▶ _Collected material_:
....

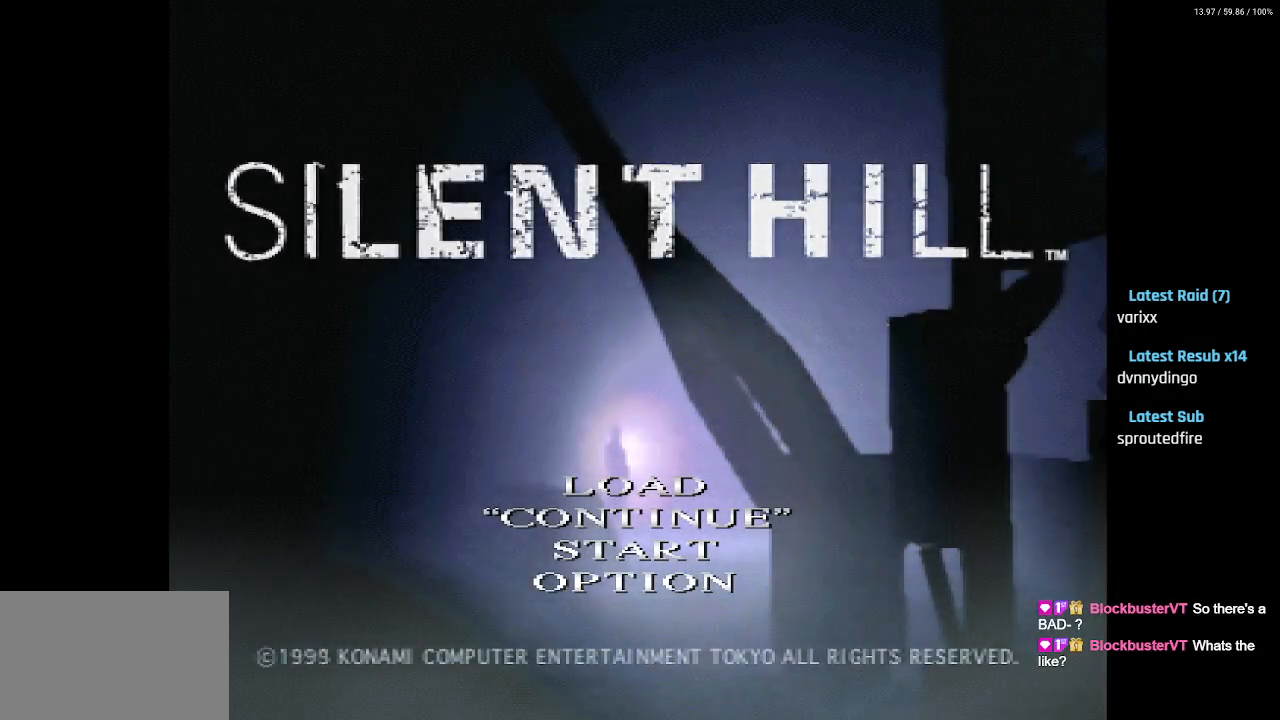
Gameplay with a controller (PlayStation layout); each line is a JSON object with the inputs held at the frame after it. "events" lists button and stick changes between this image and that frame as [ms after this image, input, new state], when the widget could be followed in between.
{"buttons": ["DPAD_UP"], "left_stick": "center", "right_stick": "center", "events": [[433, "DPAD_UP", "down"]]}
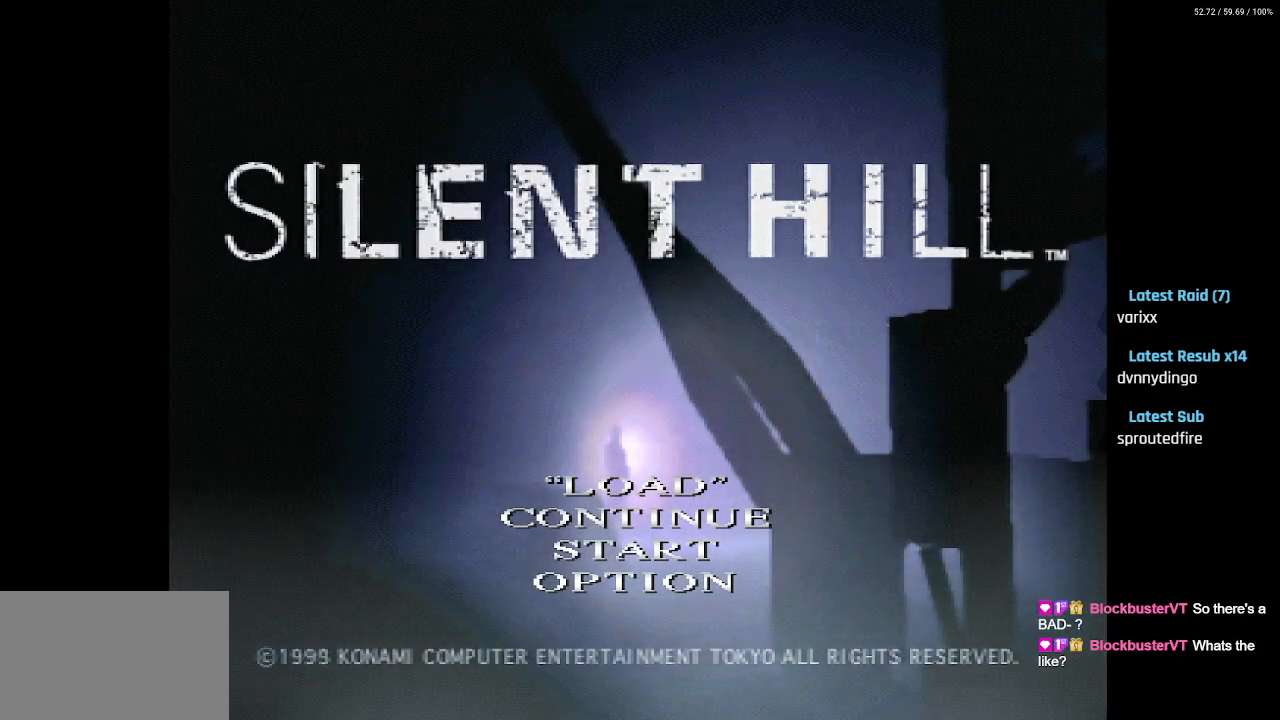
{"buttons": [], "left_stick": "center", "right_stick": "center", "events": [[67, "DPAD_UP", "up"], [333, "CROSS", "down"], [467, "CROSS", "up"]]}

....

▶ _Directions for this task_:
Pictures included in the data should be dropped; everything else must be repeated exactly.

▶ _Solution_:
Gameplay with a controller (PlayStation layout); each line is a JSON object with the inputs held at the frame after it. "events" lists button and stick changes between this image and that frame as [ms after this image, input, new state], when the widget could be followed in between.
{"buttons": ["DPAD_UP"], "left_stick": "center", "right_stick": "center", "events": [[433, "DPAD_UP", "down"]]}
{"buttons": [], "left_stick": "center", "right_stick": "center", "events": [[67, "DPAD_UP", "up"], [333, "CROSS", "down"], [467, "CROSS", "up"]]}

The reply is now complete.